I’ve been collecting articles about Bhutan for years, since finding out about its commitment to Gross National Happiness. I’ve always called it my ‘reach trip’ because of the cost, but the chance to go with Rick (who plans to retire in a few years) to this place of serene beauty and contemplation, seems too good to pass up. But what about the cost? What about the potential altitude sickness? I was collapsing on summit day in Tanzania, after all.

When I questioned whether I was being selfish (ah, first-world problems…), my friend Sue, who comes to my house once a week so we can work on our separate books together, said without hesitation, “Is it selfish to want to live, and experience new things, and grow?

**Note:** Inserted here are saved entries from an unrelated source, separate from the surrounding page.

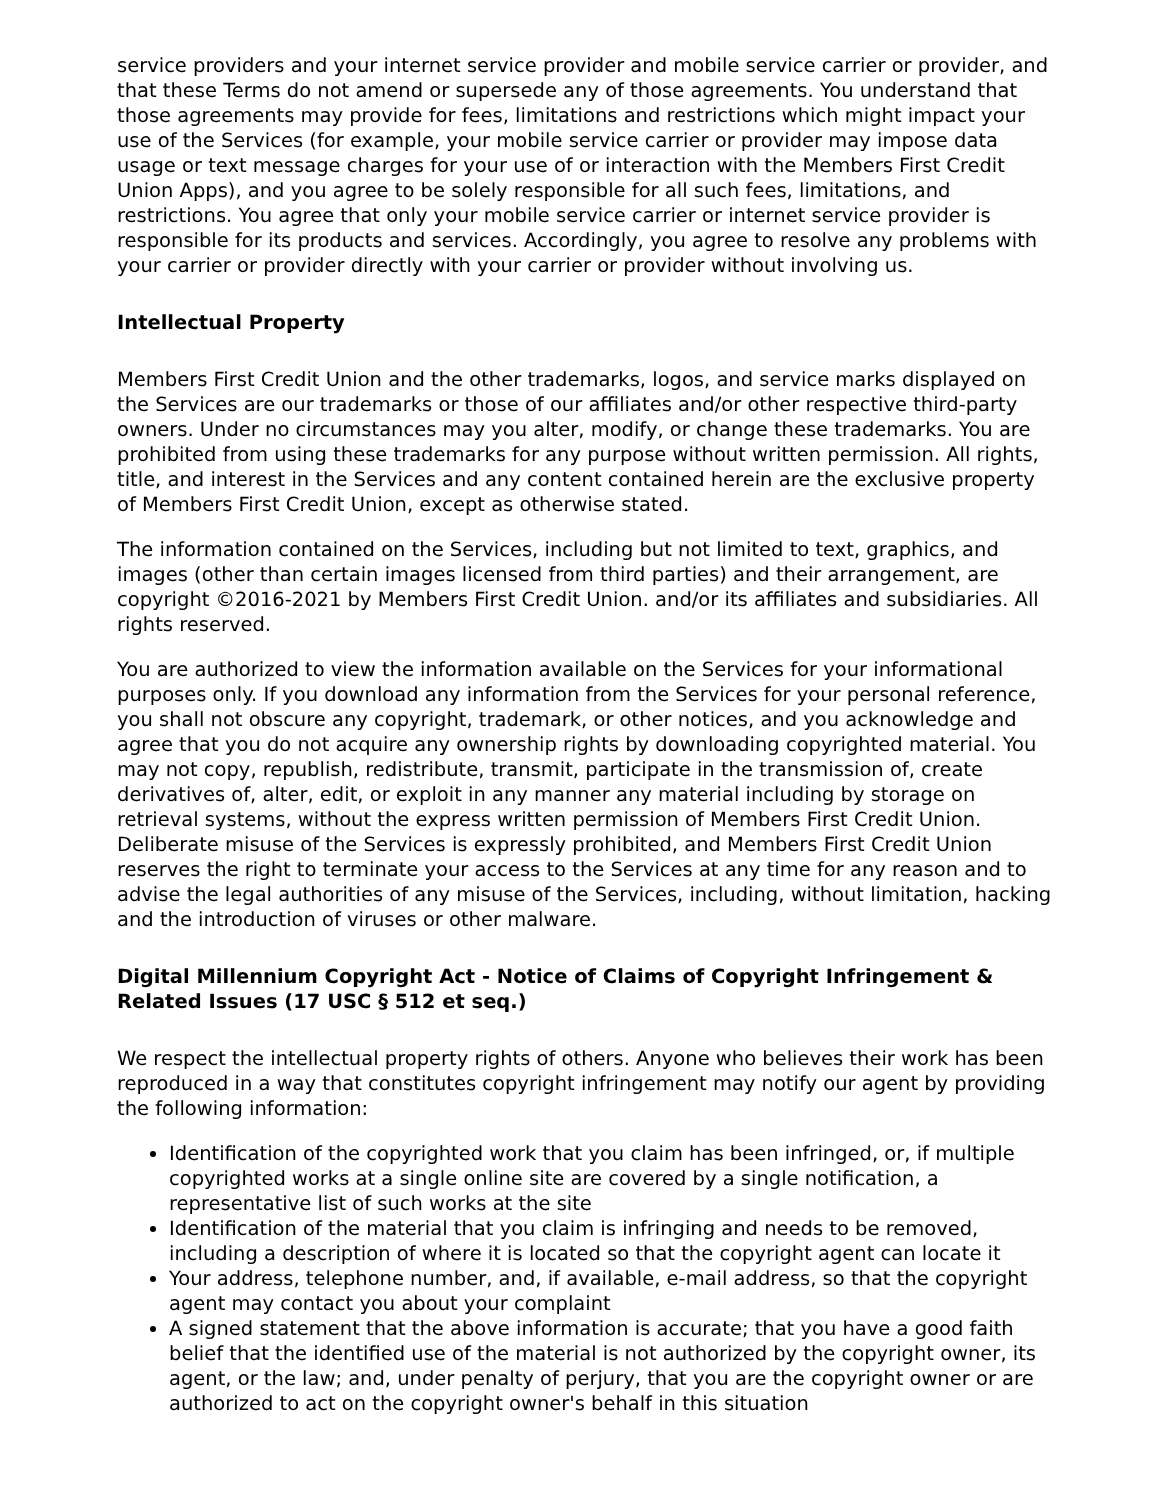service providers and your internet service provider and mobile service carrier or provider, and that these Terms do not amend or supersede any of those agreements. You understand that those agreements may provide for fees, limitations and restrictions which might impact your use of the Services (for example, your mobile service carrier or provider may impose data usage or text message charges for your use of or interaction with the Members First Credit Union Apps), and you agree to be solely responsible for all such fees, limitations, and restrictions. You agree that only your mobile service carrier or internet service provider is responsible for its products and services. Accordingly, you agree to resolve any problems with your carrier or provider directly with your carrier or provider without involving us.
Intellectual Property
Members First Credit Union and the other trademarks, logos, and service marks displayed on the Services are our trademarks or those of our affiliates and/or other respective third-party owners. Under no circumstances may you alter, modify, or change these trademarks. You are prohibited from using these trademarks for any purpose without written permission. All rights, title, and interest in the Services and any content contained herein are the exclusive property of Members First Credit Union, except as otherwise stated.
The information contained on the Services, including but not limited to text, graphics, and images (other than certain images licensed from third parties) and their arrangement, are copyright ©2016-2021 by Members First Credit Union. and/or its affiliates and subsidiaries. All rights reserved.
You are authorized to view the information available on the Services for your informational purposes only. If you download any information from the Services for your personal reference, you shall not obscure any copyright, trademark, or other notices, and you acknowledge and agree that you do not acquire any ownership rights by downloading copyrighted material. You may not copy, republish, redistribute, transmit, participate in the transmission of, create derivatives of, alter, edit, or exploit in any manner any material including by storage on retrieval systems, without the express written permission of Members First Credit Union. Deliberate misuse of the Services is expressly prohibited, and Members First Credit Union reserves the right to terminate your access to the Services at any time for any reason and to advise the legal authorities of any misuse of the Services, including, without limitation, hacking and the introduction of viruses or other malware.
Digital Millennium Copyright Act - Notice of Claims of Copyright Infringement & Related Issues (17 USC § 512 et seq.)
We respect the intellectual property rights of others. Anyone who believes their work has been reproduced in a way that constitutes copyright infringement may notify our agent by providing the following information:
Identification of the copyrighted work that you claim has been infringed, or, if multiple copyrighted works at a single online site are covered by a single notification, a representative list of such works at the site
Identification of the material that you claim is infringing and needs to be removed, including a description of where it is located so that the copyright agent can locate it
Your address, telephone number, and, if available, e-mail address, so that the copyright agent may contact you about your complaint
A signed statement that the above information is accurate; that you have a good faith belief that the identified use of the material is not authorized by the copyright owner, its agent, or the law; and, under penalty of perjury, that you are the copyright owner or are authorized to act on the copyright owner's behalf in this situation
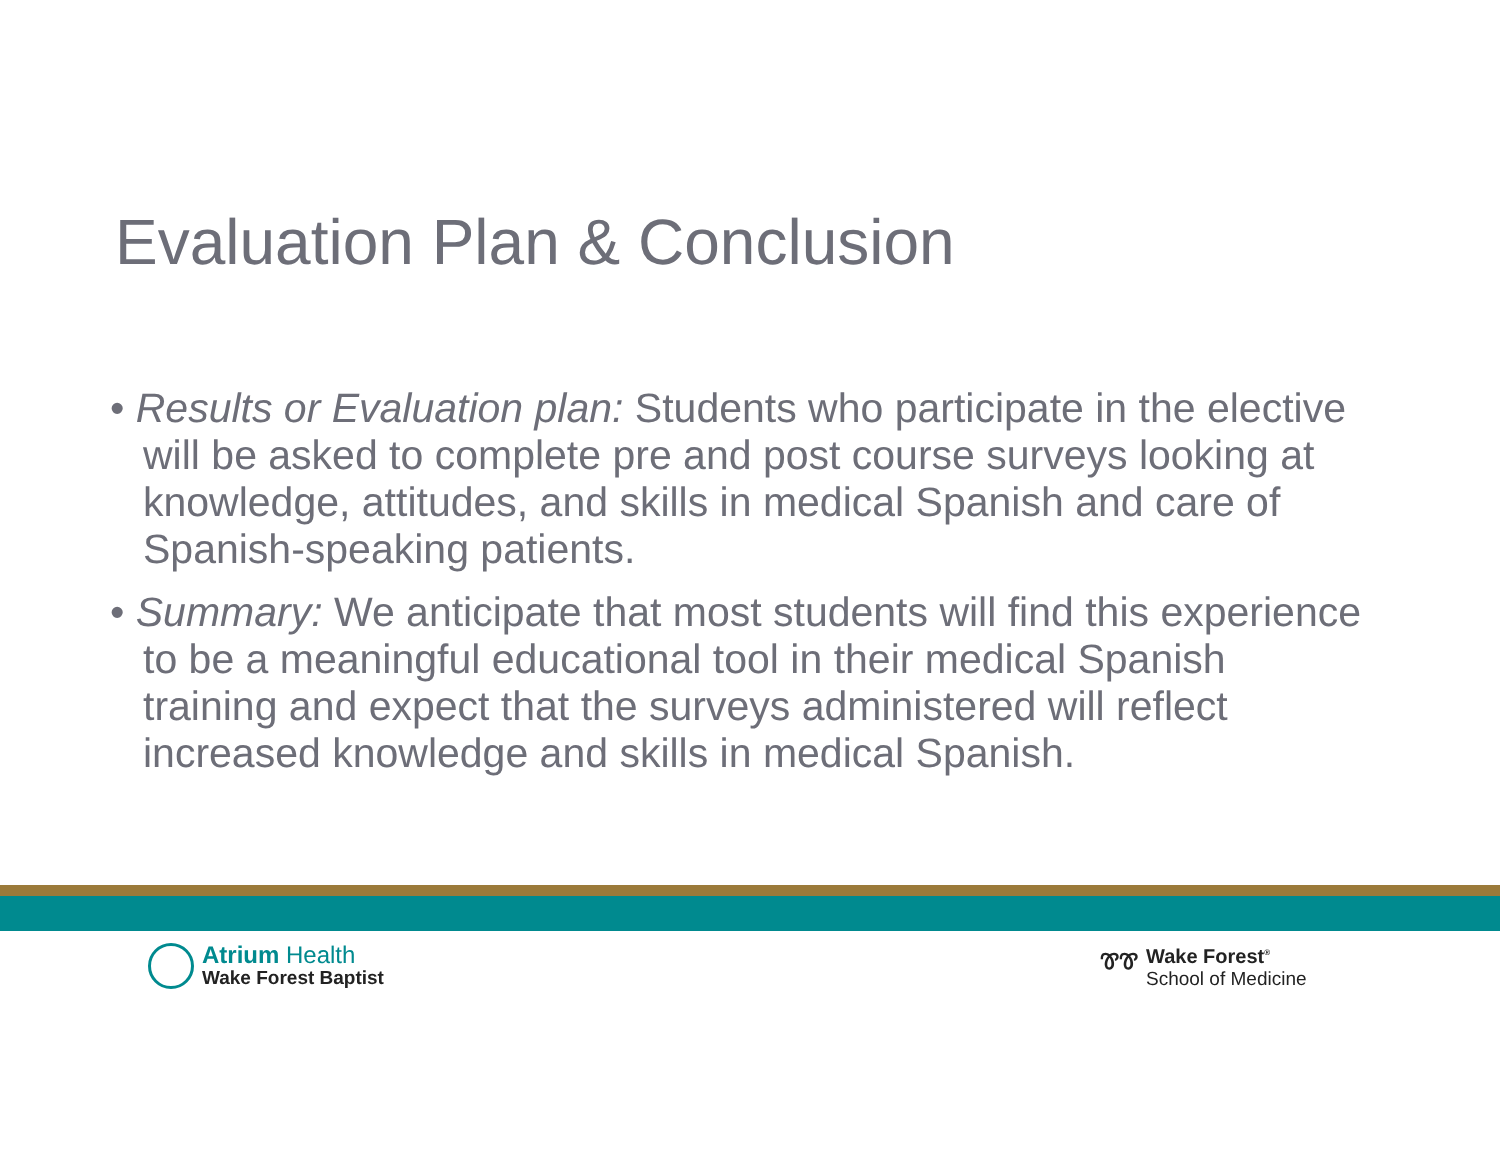Evaluation Plan & Conclusion
• Results or Evaluation plan: Students who participate in the elective will be asked to complete pre and post course surveys looking at knowledge, attitudes, and skills in medical Spanish and care of Spanish-speaking patients.
• Summary: We anticipate that most students will find this experience to be a meaningful educational tool in their medical Spanish training and expect that the surveys administered will reflect increased knowledge and skills in medical Spanish.
Atrium Health
Wake Forest Baptist
ᏈᏈ Wake Forest<sup>®</sup>
School of Medicine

And you write about journeys. It’s a natural extension of the work you’re already doing.”

The moment I learned that Doris had died, I felt drawn even more to Bhutan. Yes, it’s a scary proposition. I’d wind up in debt, I could feel nauseous, I’d miss my daughter terribly. But something’s telling me it’s the right thing to do – and the right time to do it.

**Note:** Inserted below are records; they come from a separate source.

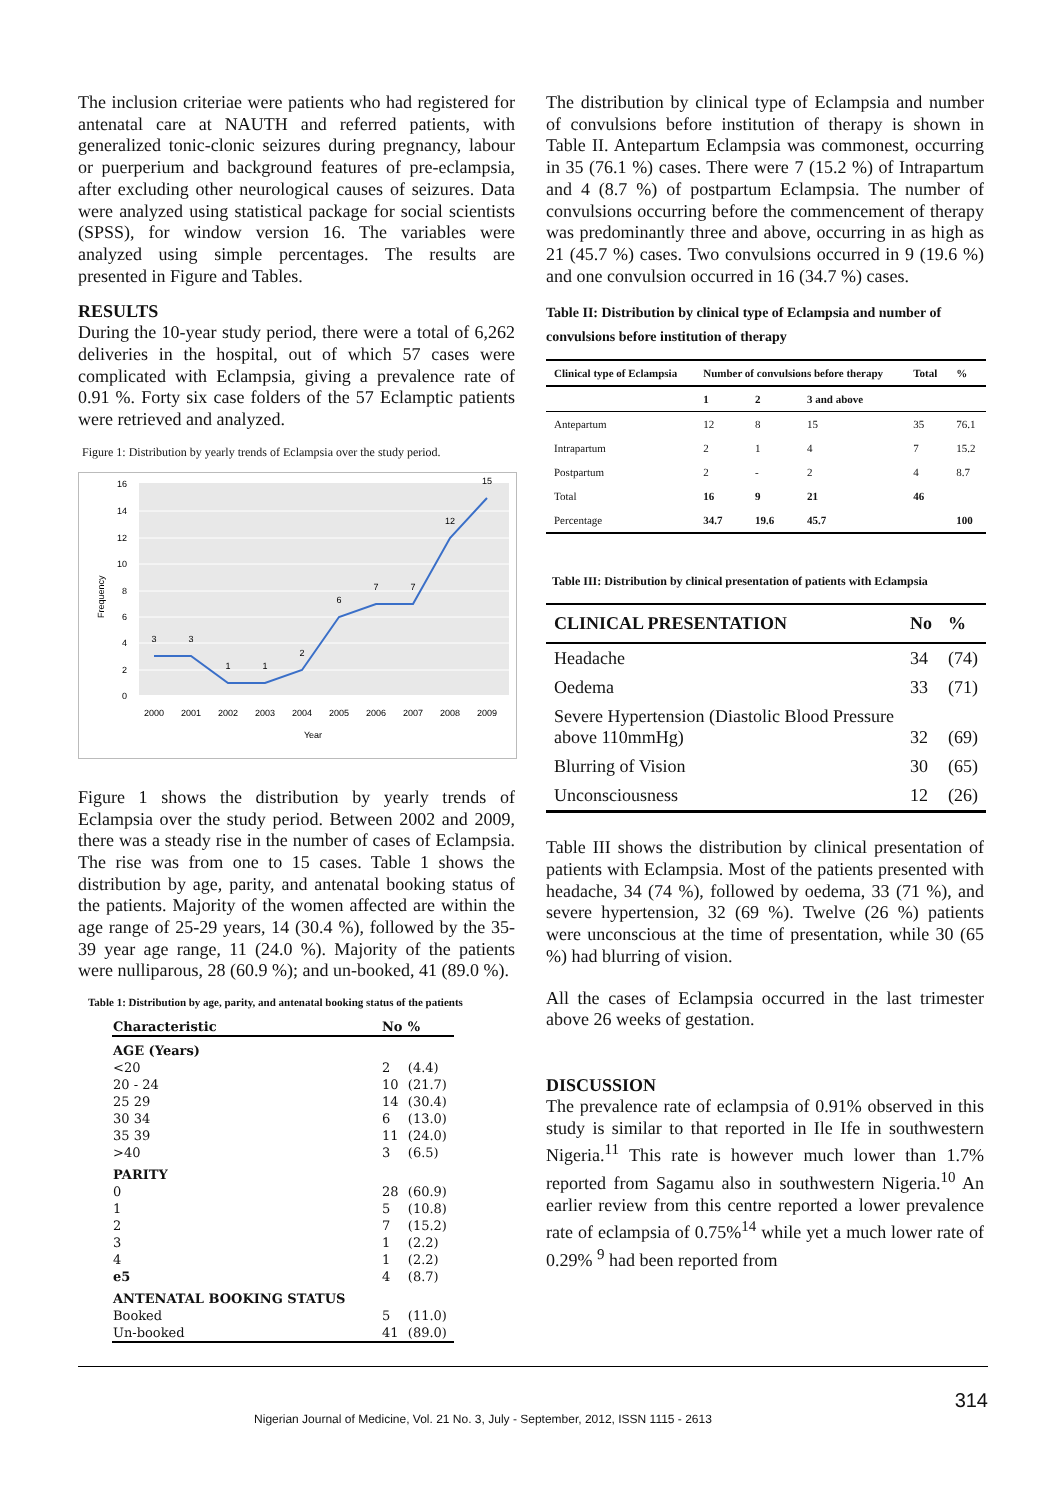The inclusion criteriae were patients who had registered for antenatal care at NAUTH and referred patients, with generalized tonic-clonic seizures during pregnancy, labour or puerperium and background features of pre-eclampsia, after excluding other neurological causes of seizures. Data were analyzed using statistical package for social scientists (SPSS), for window version 16. The variables were analyzed using simple percentages. The results are presented in Figure and Tables.
RESULTS
During the 10-year study period, there were a total of 6,262 deliveries in the hospital, out of which 57 cases were complicated with Eclampsia, giving a prevalence rate of 0.91 %. Forty six case folders of the 57 Eclamptic patients were retrieved and analyzed.
Figure 1: Distribution by yearly trends of Eclampsia over the study period.
16
14
12
10
8
6
4
2
0
Frequency
3
3
1
1
2
6
7
7
12
15
2000
2001
2002
2003
2004
2005
2006
2007
2008
2009
Year
Figure 1 shows the distribution by yearly trends of Eclampsia over the study period. Between 2002 and 2009, there was a steady rise in the number of cases of Eclampsia. The rise was from one to 15 cases. Table 1 shows the distribution by age, parity, and antenatal booking status of the patients. Majority of the women affected are within the age range of 25-29 years, 14 (30.4 %), followed by the 35-39 year age range, 11 (24.0 %). Majority of the patients were nulliparous, 28 (60.9 %); and un-booked, 41 (89.0 %).
Table 1: Distribution by age, parity, and antenatal booking status of the patients
| Characteristic | No | % |
| --- | --- | --- |
| AGE (Years) | | |
| <20 | 2 | (4.4) |
| 20 - 24 | 10 | (21.7) |
| 25 29 | 14 | (30.4) |
| 30 34 | 6 | (13.0) |
| 35 39 | 11 | (24.0) |
| >40 | 3 | (6.5) |
| PARITY | | |
| 0 | 28 | (60.9) |
| 1 | 5 | (10.8) |
| 2 | 7 | (15.2) |
| 3 | 1 | (2.2) |
| 4 | 1 | (2.2) |
| e5 | 4 | (8.7) |
| ANTENATAL BOOKING STATUS | | |
| Booked | 5 | (11.0) |
| Un-booked | 41 | (89.0) |
The distribution by clinical type of Eclampsia and number of convulsions before institution of therapy is shown in Table II. Antepartum Eclampsia was commonest, occurring in 35 (76.1 %) cases. There were 7 (15.2 %) of Intrapartum and 4 (8.7 %) of postpartum Eclampsia. The number of convulsions occurring before the commencement of therapy was predominantly three and above, occurring in as high as 21 (45.7 %) cases. Two convulsions occurred in 9 (19.6 %) and one convulsion occurred in 16 (34.7 %) cases.
Table II: Distribution by clinical type of Eclampsia and number of convulsions before institution of therapy
| Clinical type of Eclampsia | Number of convulsions before therapy | | | Total | % |
| --- | --- | --- | --- | --- | --- |
| | 1 | 2 | 3 and above | | |
| Antepartum | 12 | 8 | 15 | 35 | 76.1 |
| Intrapartum | 2 | 1 | 4 | 7 | 15.2 |
| Postpartum | 2 | - | 2 | 4 | 8.7 |
| Total | 16 | 9 | 21 | 46 | |
| Percentage | 34.7 | 19.6 | 45.7 | | 100 |
Table III: Distribution by clinical presentation of patients with Eclampsia
| CLINICAL PRESENTATION | No | % |
| --- | --- | --- |
| Headache | 34 | (74) |
| Oedema | 33 | (71) |
| Severe Hypertension (Diastolic Blood Pressure above 110mmHg) | 32 | (69) |
| Blurring of Vision | 30 | (65) |
| Unconsciousness | 12 | (26) |
Table III shows the distribution by clinical presentation of patients with Eclampsia. Most of the patients presented with headache, 34 (74 %), followed by oedema, 33 (71 %), and severe hypertension, 32 (69 %). Twelve (26 %) patients were unconscious at the time of presentation, while 30 (65 %) had blurring of vision.
All the cases of Eclampsia occurred in the last trimester above 26 weeks of gestation.
DISCUSSION
The prevalence rate of eclampsia of 0.91% observed in this study is similar to that reported in Ile Ife in southwestern Nigeria.<sup>11</sup> This rate is however much lower than 1.7% reported from Sagamu also in southwestern Nigeria.<sup>10</sup> An earlier review from this centre reported a lower prevalence rate of eclampsia of 0.75%<sup>14</sup> while yet a much lower rate of 0.29% <sup>9</sup> had been reported from
314
Nigerian Journal of Medicine, Vol. 21 No. 3, July - September, 2012, ISSN 1115 - 2613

As I was starting to make our lunch, Sue walked in the kitchen with her computer and recited the famous Goethe quote: “Whatever you can do or dream you can, begin it.” I turned around and pointed to the refrigerator, to a card that has the exact same quote on the cover that I’d given Patrick before we climbed Kilimanjaro.

There’s that serendipity I so love…

What dream do you plan to begin?


Who Comes First: Writer or Reader?

Something happened on the way to my daughter’s school the other day that made me think about the way we write.

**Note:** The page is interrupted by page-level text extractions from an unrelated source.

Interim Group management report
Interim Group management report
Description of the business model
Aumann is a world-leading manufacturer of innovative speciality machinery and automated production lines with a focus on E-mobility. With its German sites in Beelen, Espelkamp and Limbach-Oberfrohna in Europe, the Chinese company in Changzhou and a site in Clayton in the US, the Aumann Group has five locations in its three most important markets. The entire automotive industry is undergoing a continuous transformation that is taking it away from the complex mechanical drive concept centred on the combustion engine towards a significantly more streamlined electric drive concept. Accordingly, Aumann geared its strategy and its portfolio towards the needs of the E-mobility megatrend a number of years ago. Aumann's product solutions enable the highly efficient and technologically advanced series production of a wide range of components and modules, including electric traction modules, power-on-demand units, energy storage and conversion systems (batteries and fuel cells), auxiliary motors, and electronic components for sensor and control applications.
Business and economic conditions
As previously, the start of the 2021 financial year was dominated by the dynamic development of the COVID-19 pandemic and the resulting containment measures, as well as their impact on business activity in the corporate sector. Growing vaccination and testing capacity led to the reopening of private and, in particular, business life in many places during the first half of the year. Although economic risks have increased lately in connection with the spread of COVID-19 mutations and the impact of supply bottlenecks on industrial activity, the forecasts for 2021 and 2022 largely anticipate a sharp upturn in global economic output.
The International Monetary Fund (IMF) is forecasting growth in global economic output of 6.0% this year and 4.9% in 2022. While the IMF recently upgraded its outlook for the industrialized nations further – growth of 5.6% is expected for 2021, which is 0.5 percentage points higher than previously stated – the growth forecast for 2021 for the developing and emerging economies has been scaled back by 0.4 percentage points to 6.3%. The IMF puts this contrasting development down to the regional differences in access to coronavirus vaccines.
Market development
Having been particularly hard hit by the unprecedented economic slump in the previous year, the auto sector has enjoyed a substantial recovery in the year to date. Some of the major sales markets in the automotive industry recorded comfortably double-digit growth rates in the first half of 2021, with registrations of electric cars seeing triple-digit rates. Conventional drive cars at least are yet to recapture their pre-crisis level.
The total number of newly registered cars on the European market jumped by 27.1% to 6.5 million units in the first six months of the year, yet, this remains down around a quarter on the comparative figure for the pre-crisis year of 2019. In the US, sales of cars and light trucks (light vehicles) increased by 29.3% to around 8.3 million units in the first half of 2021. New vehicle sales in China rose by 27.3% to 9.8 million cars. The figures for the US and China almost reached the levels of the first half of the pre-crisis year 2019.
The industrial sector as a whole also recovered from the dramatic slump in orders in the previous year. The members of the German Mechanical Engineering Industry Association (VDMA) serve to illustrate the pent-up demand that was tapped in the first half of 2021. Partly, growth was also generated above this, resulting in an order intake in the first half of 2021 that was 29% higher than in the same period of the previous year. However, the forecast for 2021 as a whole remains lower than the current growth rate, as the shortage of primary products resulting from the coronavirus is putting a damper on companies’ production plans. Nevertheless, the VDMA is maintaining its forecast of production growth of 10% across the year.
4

A quick flashback for context: The night before, we were sitting at the dinner table when, out of the blue, Annalie asked if we can bring in a cookie cake to class the next morning to celebrate her 8th birthday. It was after 7 p.m., mind you. I’ll spare you the details, but in the end, after a discussion about sufficient lead times, we were able to secure miniature chocolate and vanilla cupcakes from the grocery store – not an ideal choice for my daughter, who swore that everyone in her class was EXPECTING a cookie cake because that’s what they said they WANTED. (I’ll also spare you the details about our subsequent discussion on child refugees in Syria…)

So we’re walking up to the class line the next morning when a boy spots her carrying her plastic bag of treats. “What did you bring?” he asks excitedly. “Cupcakes,” my daughter answers. The boy throws his hands in the air and looks up at the sky, a gesture I take to be pure glee. Annalie, on the other hand, reads it an entirely different way – that the boy is highly disappointed – and is mortified.

“See?” she says, whipping around, her forehead wrinkled. “I told you they wouldn’t like these.”

It’s not the time or place for yet another discussion, so I simply give her a kiss, tell her to have a good day, and turn toward the car before she can see my tears. I feel parental guilt on one hand for letting down my daughter and frustration on the other that she feels such pressure to please others.

 I’m not sure this is a direct analogy, but isn’t this the way it is with our writing? Even when we know we have a good story to share, we feel like we’re not good enough. Sometimes we find ourselves revising our words so much to please readers that we can’t even recreate the original draft.

Why do we put readers who don’t even exist yet before ourselves, the people charged through passion and purpose to put out the message we feel compelled to share?

I’ll be meditating on this for a while, and would love to hear your thoughts.